Typically, a customer would have to contact their superannuation fund, or insurance provider, to find out what type of TPD cover applies in their policy. If in doubt, it might be a good idea to obtain expert financial advice. ASIC advice on the issue states that details of your cover could also appear on your superannuation statement, although it may be necessary to call or write to your fund to ask for specifics. Your insurer or super fund should also have a “product disclosure statement” available for you to read, which should clearly set out what you are covered for and how the claims process works.
If your TPD is with a superannuation fund, ASIC recommends checking:
- what type of insurance cover you have
- how much cover you have
- how much you are paying for the cover
- how your super fund is calculating your insurance premiums, and if they are based on any assumptions about you. “For example, if your super fund has classified you as a smoker or blue collar worker, and these risk characteristics aren’t relevant to you, you could be paying more for your insurance than you need to,” ASIC advises. “You may need to call your super fund to check how you’ve been classified as your annual statement may not provide this detail.”

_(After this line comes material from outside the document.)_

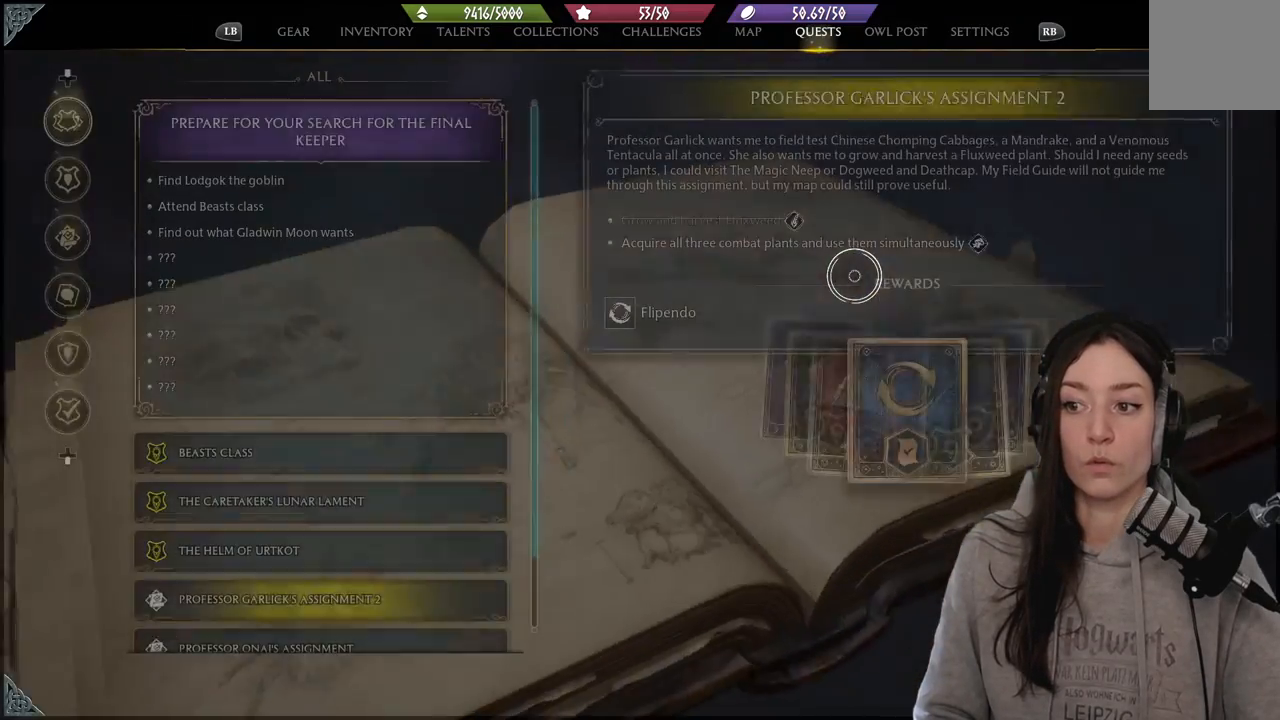
{"buttons": [], "left_stick": "left", "right_stick": "center", "events": [[300, "left_stick", "left"]]}
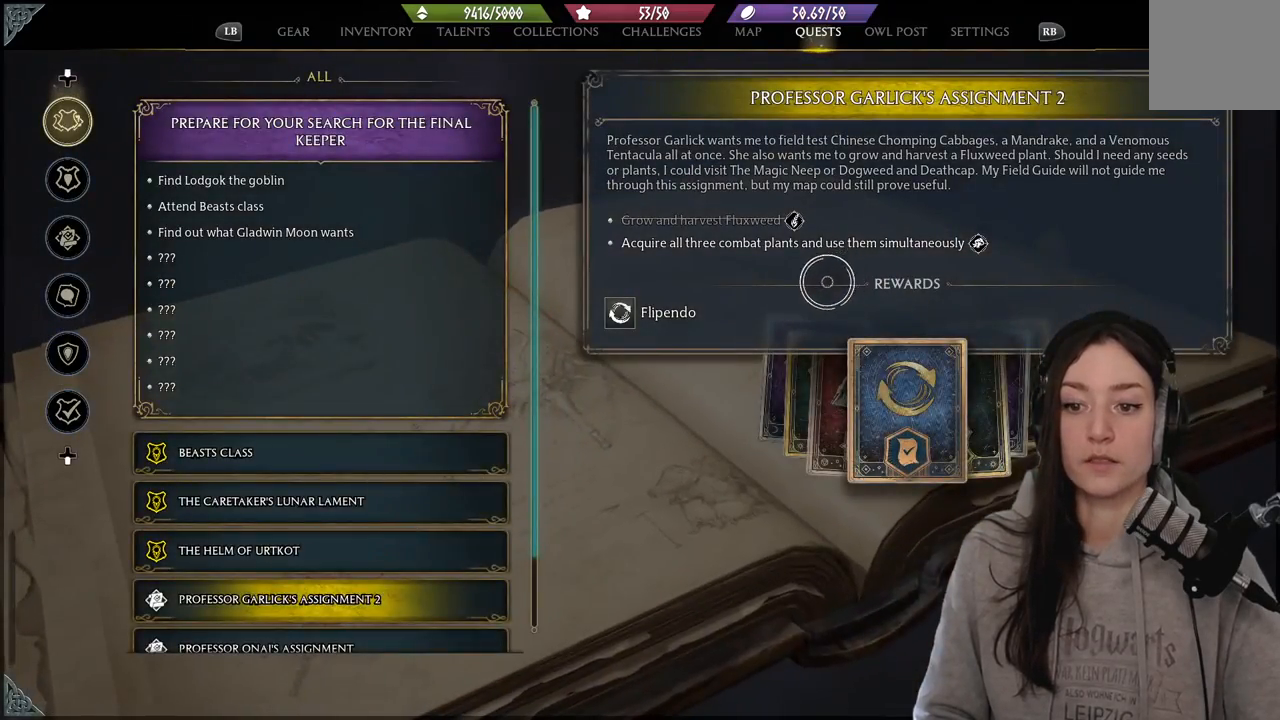
{"buttons": [], "left_stick": "down-left", "right_stick": "center", "events": [[83, "left_stick", "down-left"]]}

However, ASIC also acknowledges that the industry is changing when it comes to ADL cover.
“We are aware that one insurer has removed ADL cover from some TPD policies offered within superannuation,” the report states. “This is a step in the right direction.”
Ms Loane said the FSC’s new data collection project “tells a very different story” to the ASIC report. She said ADL tests only applied in a “tiny proportion” of TPD claims.
“KPMG on behalf of the FSC collect TPD claims data every six months and we know this data collection initiative is unsurpassed anywhere else in the world, both for its granularity and timeliness,” Ms Loane said.
“Data to the end of 2018 shows 88% of TPD claims are paid in the first instance and higher at 91% for mental health TPD claims. This includes claims against all definitions, including activities of daily living (ADLs), an initiative from the international medical community.
“FSC data for 2018 assessed a total of 11,427 TPD claims, of which 11,008 were assessed against an occupational definition, and only 419 or 3.6% were assessed using either a non-occupational or ADL definition.”
She said APRA data for 2018 showed life insurers “paid out more than $2.2 billion in TPD claims to 14,772 Australians who are not expected to be able to work ever again – providing an average lump sum of more than $148,000”.
She said the new Life Insurance Code of Practice (the Code) now provides “additional consumer protections”.
“Since the introduction of the Code, data from the Life Code Compliance Committee shows 92% of all lump sum claims in the year to 30 June 2018 were paid out promptly within the Code timeframes,” she said.